Si potrebbe continuare a lungo nel dettagliare tutte le suggestioni di quel “immischiarsi”. A me, però, questo invito del Papa ha ricordato l’impeto di una ragazza senese della seconda metà del Trecento. Santa Caterina da Siena che non se ne stava in disparte a sparlare o a lamentarsi, ma si metteva in mezzo con le sue missive, con il suo corpo, con i suoi viaggi. In mezzo non a piccole beghe di partito, ma tra Stati, città, fazioni. È bellissima una delle sue lettere raccolte in un libro che consiglio a tutti, La città prestata, e indirizzata ai difensori della città di Siena. Vi scrive: “Signoria prestata sono le signorie delle cittadi o altre signorie temporali, le quali sono prestate a noi e agli altri uomini del mondo; le quali sono prestate a tempo, secondo che piace alla divina bontà, e secondo i modi e i costumi de’ paesi: onde o per morte o per vita elle trapassano. Sicché per qualunque modo egli è, veramente elle sono prestate. Colui che signoreggia sé, la possederà con timore santo, con amore ordinato e non disordinato; come cosa prestata, e non come cosa sua”.
Ecco come “un buon cattolico” si deve “immischiare” e mettersi in mezzo alla politica, così, ricordando a lui stesso e a tutti che la città è cosa prestata e non cosa sua. Che rivoluzione se ci immischiassimo con questa consapevolezza!

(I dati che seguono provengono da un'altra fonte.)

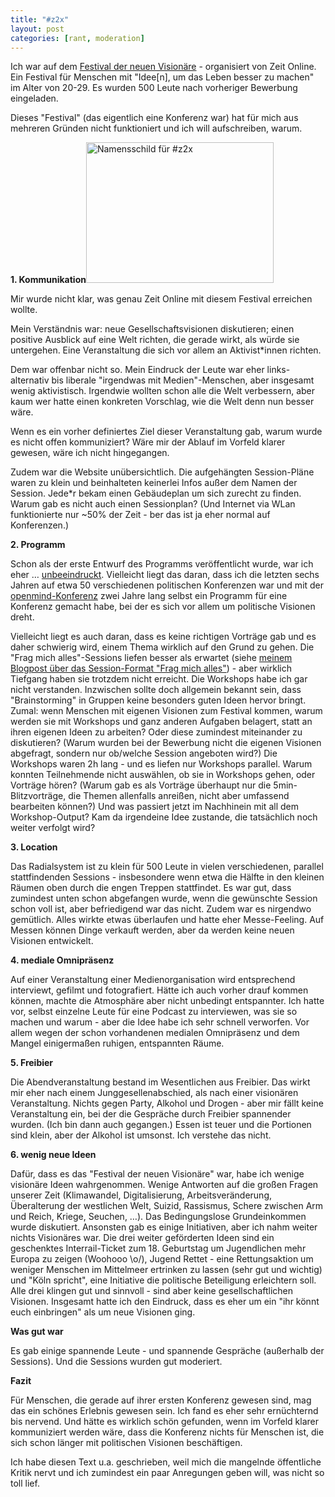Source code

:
 ```yaml
---
title: "#z2x"
layout: post
categories: [rant, moderation]
---
```

Ich war auf dem <a href="http://www.zeit.de/z2x/">Festival der neuen Visionäre</a> - organisiert von Zeit Online. Ein Festival für Menschen mit "Idee[n], um das Leben besser zu machen" im Alter von 20-29. Es wurden 500 Leute nach vorheriger Bewerbung eingeladen.

Dieses "Festival" (das eigentlich eine Konferenz war) hat für mich aus mehreren Gründen nicht funktioniert und ich will aufschreiben, warum.

<strong>1. Kommunikation</strong><a href="https://findling.taurus.uberspace.de/wp-content/uploads/2016/09/IMG_20160905_175144.jpg" rel="attachment wp-att-903"><img class="alignright size-medium wp-image-903" src="https://findling.taurus.uberspace.de/wp-content/uploads/2016/09/IMG_20160905_175144-300x225.jpg" alt="Namensschild für #z2x" width="300" height="225" /></a>

Mir wurde nicht klar, was genau Zeit Online mit diesem Festival erreichen wollte.

Mein Verständnis war: neue Gesellschaftsvisionen diskutieren; einen positive Ausblick auf eine Welt richten, die gerade wirkt, als würde sie untergehen. Eine Veranstaltung die sich vor allem an Aktivist\*innen richten.

Dem war offenbar nicht so. Mein Eindruck der Leute war eher links-alternativ bis liberale "irgendwas mit Medien"-Menschen, aber insgesamt wenig aktivistisch.
Irgendwie wollten schon alle die Welt verbessern, aber kaum wer hatte einen konkreten Vorschlag, wie die Welt denn nun besser wäre.

Wenn es ein vorher definiertes Ziel dieser Veranstaltung gab, warum wurde es nicht offen kommuniziert?
Wäre mir der Ablauf im Vorfeld klarer gewesen, wäre ich nicht hingegangen.

Zudem war die Website unübersichtlich. Die aufgehängten Session-Pläne waren zu klein und beinhalteten keinerlei Infos außer dem Namen der Session. Jede\*r bekam einen Gebäudeplan um sich zurecht zu finden. Warum gab es nicht auch einen Sessionplan?
(Und Internet via WLan funktionierte nur ~50% der Zeit - ber das ist ja eher normal auf Konferenzen.)

<strong>2. Programm</strong>

Schon als der erste Entwurf des Programms veröffentlicht wurde, war ich eher … <a href="https://twitter.com/zweifeln/status/7633015065316515842">unbeeindruckt</a>. Vielleicht liegt das daran, dass ich die letzten sechs Jahren auf etwa 50 verschiedenen politischen Konferenzen war und mit der <a href="https://openmind-konferenz.de/">openmind-Konferenz</a> zwei Jahre lang selbst ein Programm für eine Konferenz gemacht habe, bei der es sich vor allem um politische Visionen dreht.

Vielleicht liegt es auch daran, dass es keine richtigen Vorträge gab und es daher schwierig wird, einem Thema wirklich auf den Grund zu gehen. Die "Frag mich alles"-Sessions liefen besser als erwartet (siehe <a href="http://zweifeln.org/2016/sessionformat-frag-mich-alles/">meinem Blogpost über das Session-Format "Frag mich alles"</a>) - aber wirklich Tiefgang haben sie trotzdem nicht erreicht.
Die Workshops habe ich gar nicht verstanden. Inzwischen sollte doch allgemein bekannt sein, dass "Brainstorming" in Gruppen keine besonders guten Ideen hervor bringt. Zumal: wenn Menschen mit eigenen Visionen zum Festival kommen, warum werden sie mit Workshops und ganz anderen Aufgaben belagert, statt an ihren eigenen Ideen zu arbeiten? Oder diese zumindest miteinander zu diskutieren?
(Warum wurden bei der Bewerbung nicht die eigenen Visionen abgefragt, sondern nur ob/welche Session angeboten wird?)
Die Workshops waren 2h lang - und es liefen nur Workshops parallel. Warum konnten Teilnehmende nicht auswählen, ob sie in Workshops gehen, oder Vorträge hören? (Warum gab es als Vorträge überhaupt nur die 5min-Blitzvorträge, die Themen allenfalls anreißen, nicht aber umfassend bearbeiten können?)
Und was passiert jetzt im Nachhinein mit all dem Workshop-Output? Kam da irgendeine Idee zustande, die tatsächlich noch weiter verfolgt wird?

<strong>3. Location</strong>

Das Radialsystem ist zu klein für 500 Leute in vielen verschiedenen, parallel stattfindenden Sessions - insbesondere wenn etwa die Hälfte in den kleinen Räumen oben durch die engen Treppen stattfindet. Es war gut, dass zumindest unten schon abgefangen wurde, wenn die gewünschte Session schon voll ist, aber befriedigend war das nicht.
Zudem war es nirgendwo gemütlich. Alles wirkte etwas überlaufen und hatte eher Messe-Feeling. Auf Messen können Dinge verkauft werden, aber da werden keine neuen Visionen entwickelt.

<strong>4. mediale Omnipräsenz</strong>

Auf einer Veranstaltung einer Medienorganisation wird entsprechend interviewt, gefilmt und fotografiert. Hätte ich auch vorher drauf kommen können, machte die Atmosphäre aber nicht unbedingt entspannter.
Ich hatte vor, selbst einzelne Leute für eine Podcast zu interviewen, was sie so machen und warum - aber die Idee habe ich sehr schnell verworfen. Vor allem wegen der schon vorhandenen medialen Omnipräsenz und dem Mangel einigermaßen ruhigen, entspannten Räume.

<strong>5. Freibier</strong>

Die Abendveranstaltung bestand im Wesentlichen aus Freibier. Das wirkt mir eher nach einem Junggesellenabschied, als nach einer visionären Veranstaltung. Nichts gegen Party, Alkohol und Drogen - aber mir fällt keine Veranstaltung ein, bei der die Gespräche durch Freibier spannender wurden. (Ich bin dann auch gegangen.)
Essen ist teuer und die Portionen sind klein, aber der Alkohol ist umsonst. Ich verstehe das nicht.

<strong>6. wenig neue Ideen</strong>

Dafür, dass es das "Festival der neuen Visionäre" war, habe ich wenige visionäre Ideen wahrgenommen. Wenige Antworten auf die großen Fragen unserer Zeit (Klimawandel, Digitalisierung, Arbeitsveränderung, Überalterung der westlichen Welt, Suizid, Rassismus, Schere zwischen Arm und Reich, Kriege, Seuchen, …).
Das Bedingungslose Grundeinkommen wurde diskutiert. Ansonsten gab es einige Initiativen, aber ich nahm weiter nichts Visionäres war.
Die drei weiter geförderten Ideen sind ein geschenktes Interrail-Ticket zum 18. Geburtstag um Jugendlichen mehr Europa zu zeigen (Woohooo \o/), Jugend Rettet - eine Rettungsaktion um weniger Menschen im Mittelmeer ertrinken zu lassen (sehr gut und wichtig) und "Köln spricht", eine Initiative die politische Beteiligung erleichtern soll. Alle drei klingen gut und sinnvoll - sind aber keine gesellschaftlichen Visionen.
Insgesamt hatte ich den Eindruck, dass es eher um ein "ihr könnt euch einbringen" als um neue Visionen ging.

<strong>Was gut war</strong>

Es gab einige spannende Leute - und spannende Gespräche (außerhalb der Sessions). Und die Sessions wurden gut moderiert.

<strong>Fazit</strong>

Für Menschen, die gerade auf ihrer ersten Konferenz gewesen sind, mag das ein schönes Erlebnis gewesen sein. Ich fand es eher sehr ernüchternd bis nervend. Und hätte es wirklich schön gefunden, wenn im Vorfeld klarer kommuniziert werden wäre, dass die Konferenz nichts für Menschen ist, die sich schon länger mit politischen Visionen beschäftigen.

Ich habe diesen Text u.a. geschrieben, weil mich die mangelnde öffentliche Kritik nervt und ich zumindest ein paar Anregungen geben will, was nicht so toll lief.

Punto terzo. Infine, il Papa si domanda: “Ma qual è la cosa migliore che noi possiamo offrire ai governanti? La preghiera! È quello che Paolo dice: ‘Preghiera per tutti gli uomini e per il re e per tutti quelli che stanno al potere’. ‘Ma, Padre, quella è una cattiva persona, deve andare all’inferno…’. ‘Prega per lui, prega per lei, perché possa governare bene, perché ami il suo popolo, perché serva il suo popolo, perché sia umile!’. Un cristiano che non prega per i governanti, non è un buon cristiano!”. Dunque – conclude il Papa – “diamo il meglio di noi, idee, suggerimenti, il meglio, ma soprattutto il meglio è la preghiera. Preghiamo per i governanti, perché ci governino bene, perché portino la nostra patria, la nostra nazione avanti e anche il mondo, che ci sia la pace e il bene comune”.

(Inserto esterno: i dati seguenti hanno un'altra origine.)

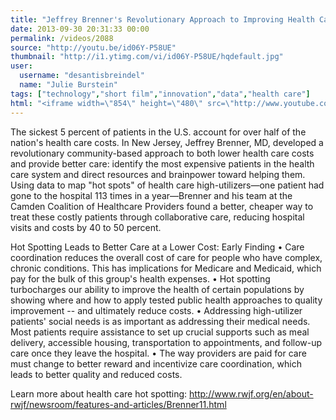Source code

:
 ```yaml
---
title: "Jeffrey Brenner's Revolutionary Approach to Improving Health Care Delivery"
date: 2013-09-30 20:31:33 00:00
permalink: /videos/2088
source: "http://youtu.be/id06Y-P58UE"
thumbnail: "http://i1.ytimg.com/vi/id06Y-P58UE/hqdefault.jpg"
user:
  username: "desantisbreindel"
  name: "Julie Burstein"
tags: ["technology","short film","innovation","data","health care"]
html: "<iframe width=\"854\" height=\"480\" src=\"http://www.youtube.com/embed/id06Y-P58UE?wmode=transparent&feature=oembed\" frameborder=\"0\" allowfullscreen></iframe>"
---
```


The sickest 5 percent of patients in the U.S. account for over half of the nation's health care costs. In New Jersey, Jeffrey Brenner, MD, developed a revolutionary community-based approach to both lower health care costs and provide better care: identify the most expensive patients in the health care system and direct resources and brainpower toward helping them. Using data to map "hot spots" of health care high-utilizers—one patient had gone to the hospital 113 times in a year—Brenner and his team at the Camden Coalition of Healthcare Providers found a better, cheaper way to treat these costly patients through collaborative care, reducing hospital visits and costs by 40 to 50 percent.

Hot Spotting Leads to Better Care at a Lower Cost: Early Finding
• Care coordination reduces the overall cost of care for people who have complex, chronic conditions. This has implications for Medicare and Medicaid, which pay for the bulk of this group's health expenses.
• Hot spotting turbocharges our ability to improve the health of certain populations by showing where and how to apply tested public health approaches to quality improvement -- and ultimately reduce costs.
• Addressing high-utilizer patients' social needs is as important as addressing their medical needs. Most patients require assistance to set up crucial supports such as meal delivery, accessible housing, transportation to appointments, and follow-up care once they leave the hospital.
• The way providers are paid for care must change to better reward and incentivize care coordination, which leads to better quality and reduced costs.

Learn more about health care hot spotting: http://www.rwjf.org/en/about-rwjf/newsroom/features-and-articles/Brenner11.html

Divo Barsotti, sacerdote e grande poeta, amava dire che la preghiera è il lavoro del cristiano perché è la preghiera il lavoro dentro ogni lavoro, è lì che il cuore chiede, mendica sporgendosi su una presenza misteriosa eppure già evidente e di cui si percepisce l’opera, l’azione. Il Papa ci ha testimoniato quanto sia totale la sua fiducia nell’efficacia della preghiera quando ha convocato tutto il mondo e tutti gli uomini di buona volontà a pregare per la pace lo scorso 7 settembre, quando il timing delle operazioni militari era già scritto e operativo.
Tutti siamo rimasti sorpresi, partecipando con la nostra poca o tanta fede, dell’efficacia di quella preghiera di milioni e milioni di persone. Papa Francesco sa che il Padre nostro ascolta un cuore sincero che domanda (come quello del centurione che chiede con umiltà e fiducia) e sa anche che un cuore sincero che domanda ha già cambiato il mondo. C’è allora invito più ragionevole, in questo particolare frangente, che quello di pregare per chi governa?